Latifat Braimah (Mentor: Dr. Deborah Berry, Histopathology and Tissue Shared Resource, Georgetown University)
August 29, 2017, 2:30pm, Room 341, Basic Science
Database is a unique approach of structuring data-set such that data retrieval (querying) can be simply accessible. A well designed and implemented database not only make querying accessible, it supports several ways of querying existing, inserting new, updating, deleting or simply modifying its records. Being host to the Human Tissue Bank, HTSR periodically receives the associated clinical/pathological data (usually as data exports in excel workbook format) with collected tissue samples from Tumor Registry (TR). And as a means of support to the Translational and Biomedical Research community, HTSR needed a query-able cohort database (on 150 patients present in the Tissue Microarray (TMA) experiments in addition to the clinical breast cancer data from TR), for which access can be granted to Clinical/Private Investigators (CI/PI) - who may be interested in the clinical history of a patient. Achieving this duty requires that; the received TR data exports be processed thoroughly. Based on the output, identify database fields and their types. Map/upload the processed data into the database and offer querying support for CI/PI (users) of the database.

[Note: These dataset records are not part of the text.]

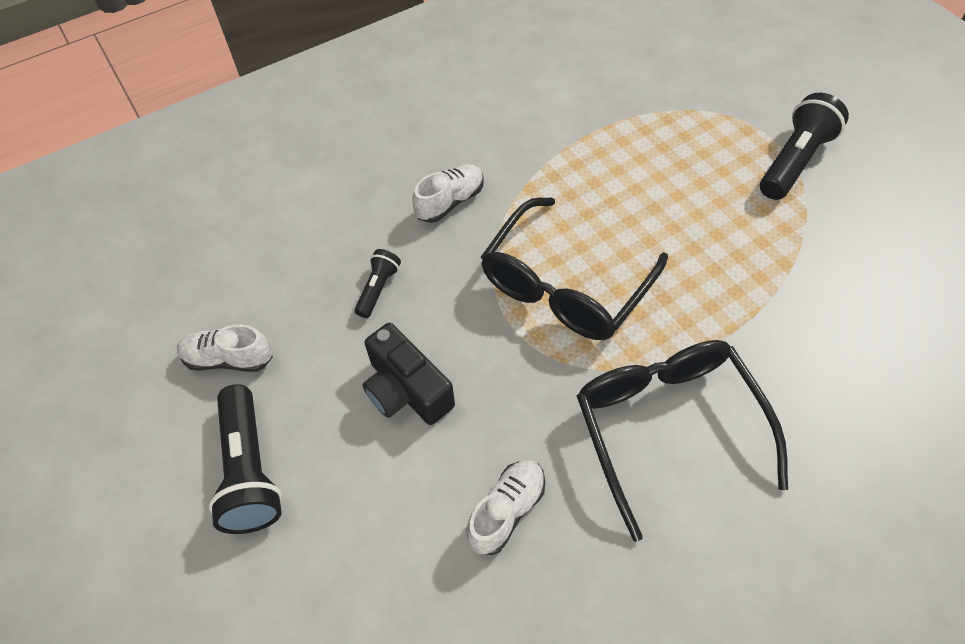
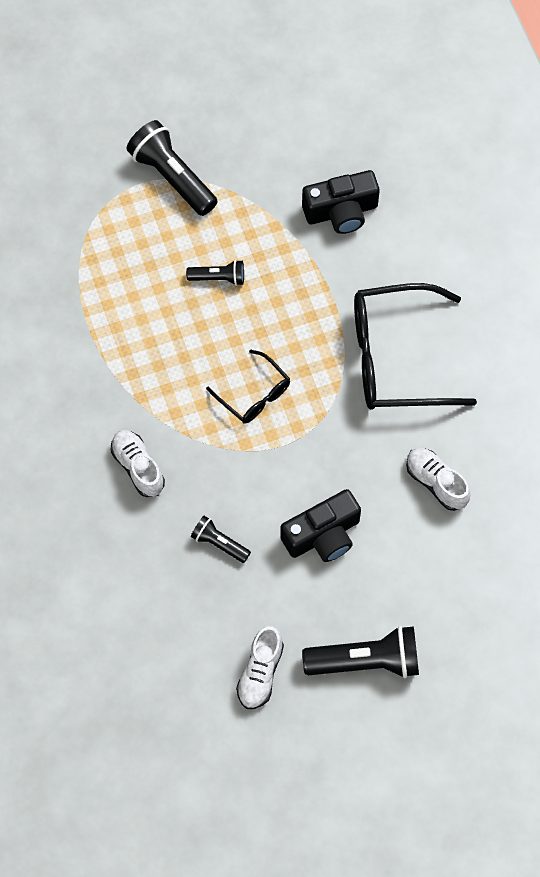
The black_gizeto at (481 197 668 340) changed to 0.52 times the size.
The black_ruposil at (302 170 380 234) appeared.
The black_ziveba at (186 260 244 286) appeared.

The supporting platform for designing and implementing the database is REDCap (Research Electronic Data Capture). REDCap is a web-based application, used for designing and managing databases and surveys. It is available either as online or offline tool. Because it is web-based, it requires a web server and a database server - these are requirements to be met before for installing the application on a host (consortiums i.e. institutions like Georgetown) server. This feature allows REDCap to be customizable (to include optimized security features). REDCap allows for Longitudinal database design. However, it uses the functionalities of Relational Database Management System (RDBMS from the database server) to store data in tables with well defined relationships (using primary and foreign keys constraints). Designing a REDCap database includes defining a Data Dictionary (identifying and creating data fields). This can be done directly on the web application (online mode) or in an excel file (offline mode) and then uploaded into REDCap. The data security and interoperability (i.e. extendable with APIs & DTS) provided by REDCap makes it an excellent platform for this project.
During the cause of this project, TR data dump was processed prior to being uploaded into the new REDCap database. The following procedures were used for data processing: First, we resolved redundancies & formatting issues. Next, we de-identified the data to exclude patient sensitive information (i.e. removing names, converting date of births to ages, medical record number to index numbers, and so on). On reviewing the resulting output, we realized that TR data dump has fields containing long physician notes (text strings) - describing the different types of treatment procedures (Anscillary Therapy, Chemotherapy, Hormone Therapy, Immunotherapy, Radiation Therapy, and Treatment). It was also observed that these notes often included identifiable patient information along with relevant clinical data (drug regimen & doses, treatment site, diagnosis location, etc). For this reason, we set out to explore the information embedded in these text string fields - the String Extraction phase.
At the onset of String Extraction, we divided the bulk data into 2 categories - the Non-Text String data and the Text Strings. We created re-useable python scripts for extracting information from the strings. These scripts use a list of terms and/or phrases to search for similar words in the strings. Once a match is found, it is pulled from the string and into a new field (depending on the type of matched terms/phrases. i.e. drug terms were pulled into a DRUG field, treatment site terms into SITE field, and so on). At the end of an extraction round, a manual quality check (QC) was done on the output to evaluate the quality of extracted information. This extraction process was remarkably iterative. We expanded the terms/phrases list and the quality of the resulting output improved with every iteration. While string extraction was on-going, database fields and their types (text, integer, dropdown, radio-button, etc) were being identified for the purpose of creating the data dictionary. Since the scope of the data is limited to breast cancer, database fields (along with corresponding data values) were restricted in this regard (560 fields were identified in total). At the end of the data processing, outputs (saved in CSV files) were formatted, mapped to data dictionary and bulk uploaded into REDCap.
Completion of this project resulted in a Database with rich (with more relevant information extracted from the strings) and robust (formatted for optimal query-ability) clinical data set for the consented breast cancer patients in TR - including the 150 patients present on the TMA. In anticipation of receiving more data dump from TR in the future, all the data processing procedures were scripted. 25-page semi-automation documentation on how to follow these procedures was created. This effort was to ensure that inserting new, querying, updating or deleting existing records from the database is effortlessly achievable.